(Exercise directions) Every line below must be reproduced exactly; no pictures are to be included.
+ + +
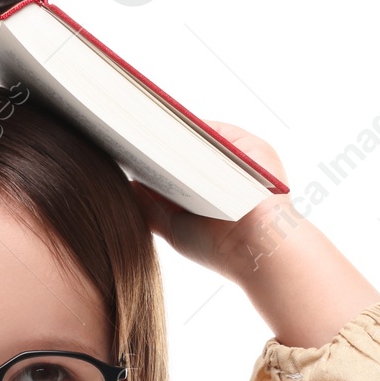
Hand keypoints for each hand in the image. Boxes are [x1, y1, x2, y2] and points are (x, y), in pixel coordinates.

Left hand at [132, 121, 379, 346]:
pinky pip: (215, 130)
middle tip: (120, 130)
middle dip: (156, 136)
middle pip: (184, 139)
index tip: (119, 143)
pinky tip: (165, 135)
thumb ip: (150, 206)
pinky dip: (191, 129)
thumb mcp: (173, 226)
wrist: (260, 252)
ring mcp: (238, 151)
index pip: (174, 155)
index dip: (149, 149)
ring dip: (171, 128)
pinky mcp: (249, 144)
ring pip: (198, 132)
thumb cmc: (220, 247)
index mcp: (206, 179)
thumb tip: (125, 182)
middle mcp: (223, 162)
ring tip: (137, 129)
+ + +
(Answer box)
Hand keypoints for each hand in the image. Boxes are [x1, y1, x2, y2] and points are (x, y), in pixel coordinates.

Left hand at [132, 121, 379, 346]:
pinky pip: (215, 130)
middle tip: (120, 130)
middle dip: (156, 136)
middle pip: (184, 139)
index tip: (119, 143)
pinky tip: (165, 135)
thumb ip: (150, 206)
pinky dip: (191, 129)
thumb mcp: (173, 226)
wrist: (260, 252)
ring mcp: (238, 151)
index pip: (174, 155)
index dip: (149, 149)
ring dip: (171, 128)
pinky mcp: (249, 144)
ring pip: (198, 132)
thumb cmc: (220, 247)
index mcp: (206, 179)
thumb tip: (125, 182)
middle mcp: (223, 162)
ring tip: (137, 129)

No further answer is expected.